- [Provided material]:
------------------------------------------------
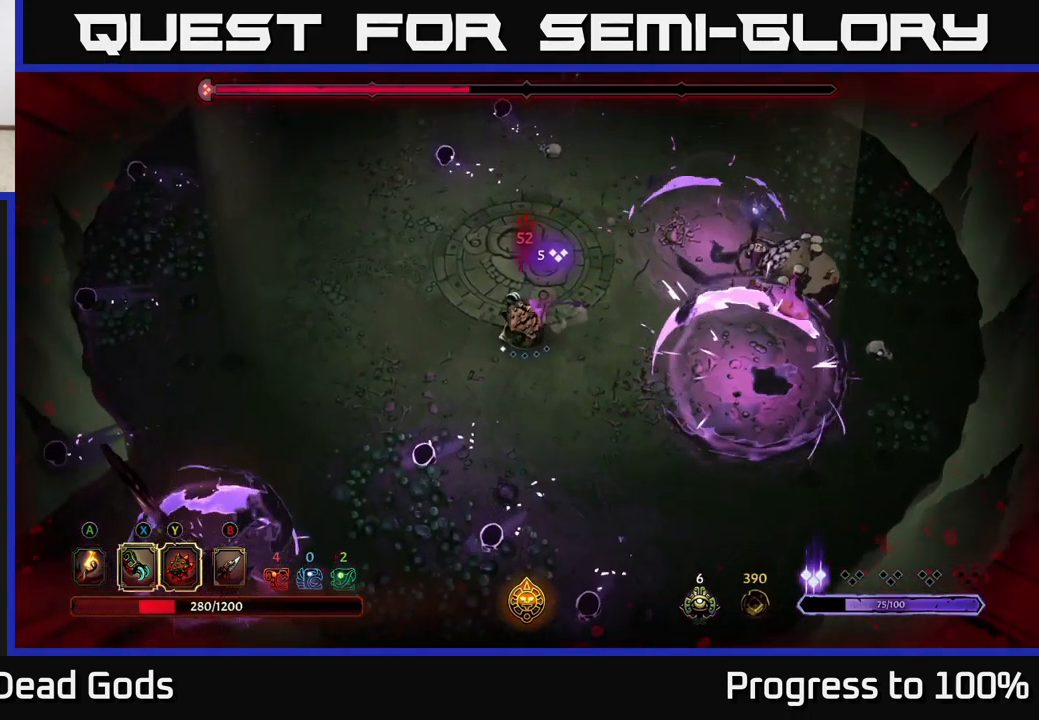
{"buttons": [], "left_stick": "down-right", "right_stick": "center", "events": [[33, "left_stick", "down"], [133, "left_stick", "down-right"]]}
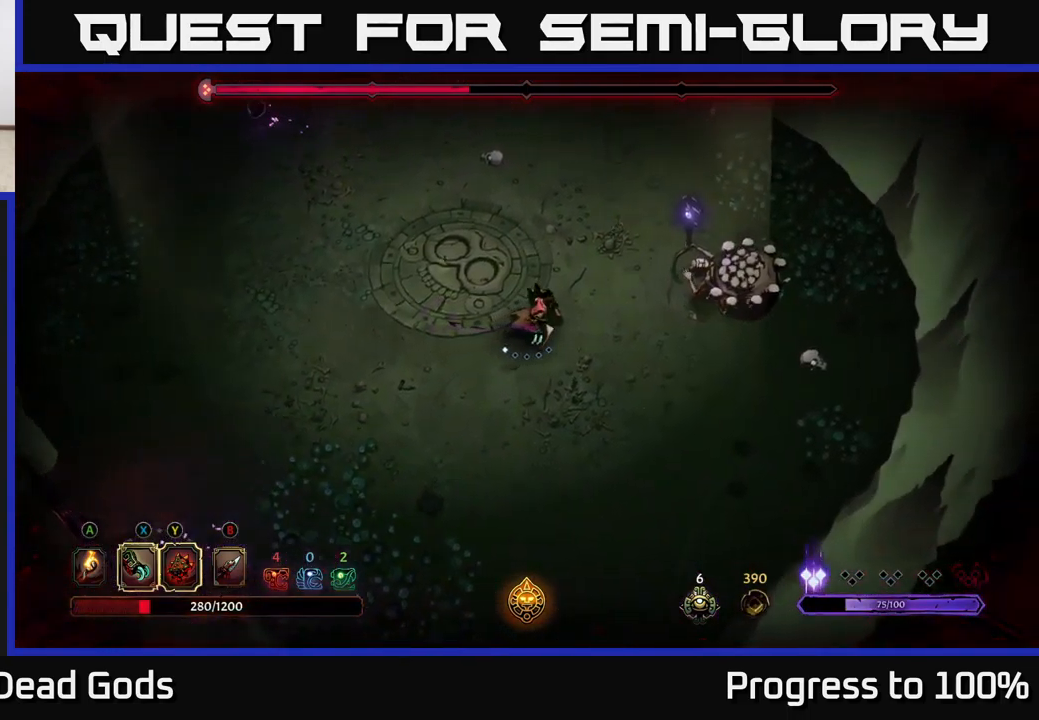
{"buttons": [], "left_stick": "center", "right_stick": "center", "events": [[300, "left_stick", "center"]]}
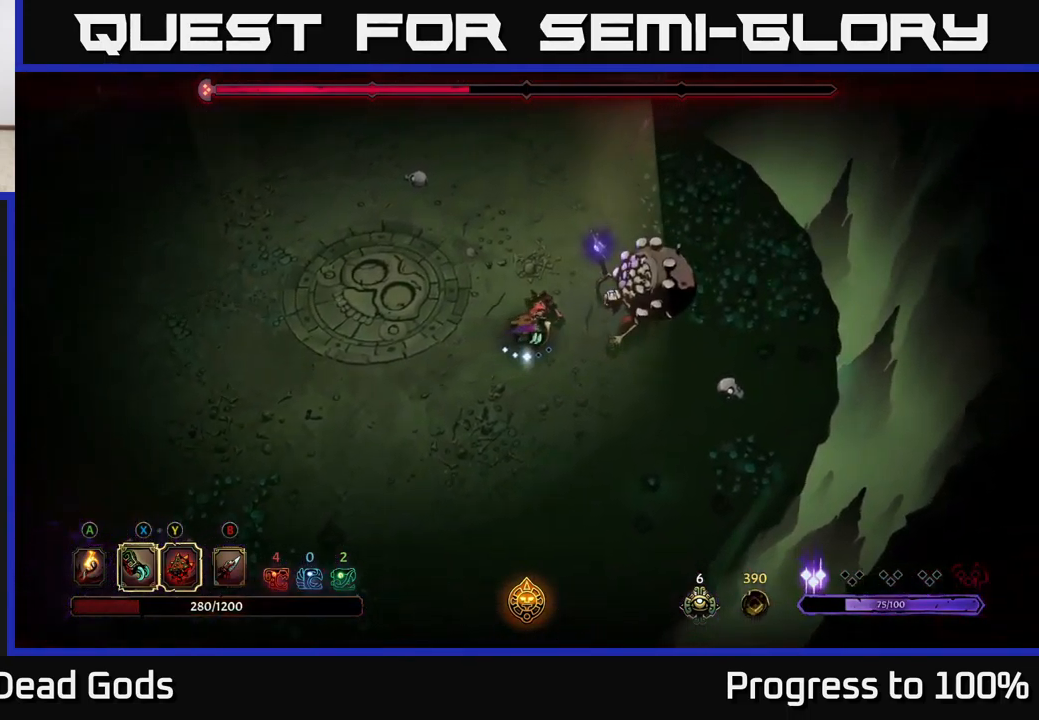
{"buttons": [], "left_stick": "down", "right_stick": "center", "events": [[83, "X", "down"], [183, "X", "up"], [283, "X", "down"], [384, "X", "up"], [467, "left_stick", "down"]]}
------------------------------------------------
Write out the whole of the data exactly; the pictures stay out.

- [Answer to the exercise]:
{"buttons": [], "left_stick": "down-right", "right_stick": "center", "events": [[33, "left_stick", "down"], [133, "left_stick", "down-right"]]}
{"buttons": [], "left_stick": "center", "right_stick": "center", "events": [[300, "left_stick", "center"]]}
{"buttons": [], "left_stick": "down", "right_stick": "center", "events": [[83, "X", "down"], [183, "X", "up"], [283, "X", "down"], [384, "X", "up"], [467, "left_stick", "down"]]}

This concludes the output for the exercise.